В статейке говорилось, что в будущей войне немцы, возможно, и не планируют массовое уничтожение людей, что сейчас, подготавливая эту войну, они, может быть, штампуют и штампуют где-то на сверхсекретных подземных заводах вроде бы обыкновенные противогазы. А на самом деле... Придет пора — и они просто дадут каждому подышать вот через такой «противогаз». И у каждого выпрямятся все мозговые извилины. Эти два миллиарда людей превратятся в бессловесных, тупых идиотов. «Хозяева» пропустят каждого через специальное «воспитательное» заведение, где бывшим людям — русским, китайцам, англичанам, французам, индусам, американцам, всем, всем внушат одну-единственную мысль, проложат в мозгу одну-единственную извилину. И все земли будут покрыты стадами покорных рабов. Это будут очень удобные рабы. Они не взбунтуются, их не надо будет охранять, не надо бояться. Одного надсмотрщика хватит на целое стало. И этот надсмотрщик не будет таскать с собой даже плети. Одно слово, один жест, один знак — и все стадо примется за работу. Каждый будет делать указанную ему работу безразлично, как машина, до тех пор, пока тот же надсмотрщик словом или жестом не прикажет эту работу прекратить... Это и будет тот «новый порядок», о котором сейчас мечтают в Западной Германии. Править всем земным шаром будут несколько тысяч избранных «господ». Этих «правителей мира» будут выводить, как цыплят, в специальных заведениях. И здесь ничего не надо выдумывать — такие «господовыводители» уже существовали на земле при Гитлере, работа инкубаторов для производства расы «хозяев» земли была уже опробована. В свое время немецкие нацисты с помощью своих выдающихся медицинских светил и авторитетов тщательно отбирали из числа чистокровных «арийцев» самых крепкозадых самок, самых крепконогих производителей и посылали в специальные дома-дворцы. Их погружали в царственный комфорт, их поили неземными напитками, кормили «священной» пищей, ублажали развлечениями, недоступными обыкновенным смертным. А они должны были делать одно — рожать и рожать «детей повышенного типа», будущих столпов тысячелетнего гитлеровского рейха, будущих «господ» земли.

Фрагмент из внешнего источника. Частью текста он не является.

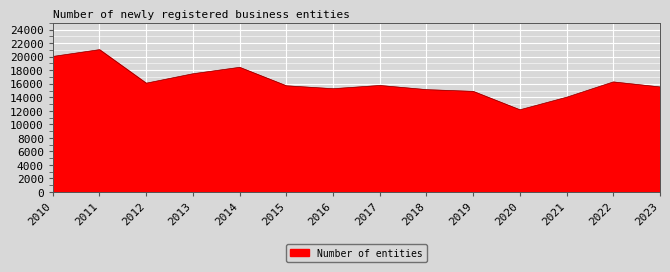

Where is the first local maximum?

2011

— Ловко! — промолвил Устин, дочитав статью, и тоже швырнул ее в печь, взялся за третью, потом за четвертую, за пятую.
Иные вырезки были величиной в ладонь, иные — в целый газетный лист. Фотографии маневров немецких войск, диаграммы роста военного потенциала Западной Германии, карты ракетных ударов почти по всем крупным городам Советского Союза... Вот нарисовано, как и откуда будут пускать ракеты на Владивосток, Красноярск, Иркутск, Новосибирск, Свердловск, Горький, Москву, Ленинград...
Устин все это прочитывал, просматривал — и потом в печь, в печь, в печь. Пистимея все так же стояла рядом да все уже и уже сощуривала свои поблекшие от времени, когда-то голубые глаза.
Наконец в папке осталось всего несколько листов, сшитых тетрадкой, на которую раньше Устин не обратил внимания. На каждом листе сверху стояло: «Список генералов бундесвера, занимавших в прошлом военные посты в гитлеровском вермахте и участвовавших в военных преступлениях против народов Европы», «Список боннских дипломатов, занимавших важные посты в государственном и партийном аппарате нацистской Германии», «Список бывших гитлеровских судей, занимающих в настоящее время...» Устин вскочил, затряс этими листами под носом Пистимеи, закричал ей в лицо:
— Ну, Демид, ну, Демид! Даже списочки эти умело подобрал, с напоминанием... Нет, что ты, высохшая библейская корова, перед ним! — издевался Устин, как мог. — Он, он всегда командовал, а не ты! Он сказал тебе: «Привези ко мне Устина — я враз вылечу его». И вылечил, вылечил...
Пистимея наконец уронила с груди руки, отшатнулась от мужа.
— А вот один человек недавно сказал мне: «Светлиху не испоганить ведром помоев!» Это как? Почему об этом ни одной вырезочки не положено? — тряся бородой, спрашивал Устин.
— Господи! — жалобно вымолвила Пистимея. — Какими помоями? Чего городишь?!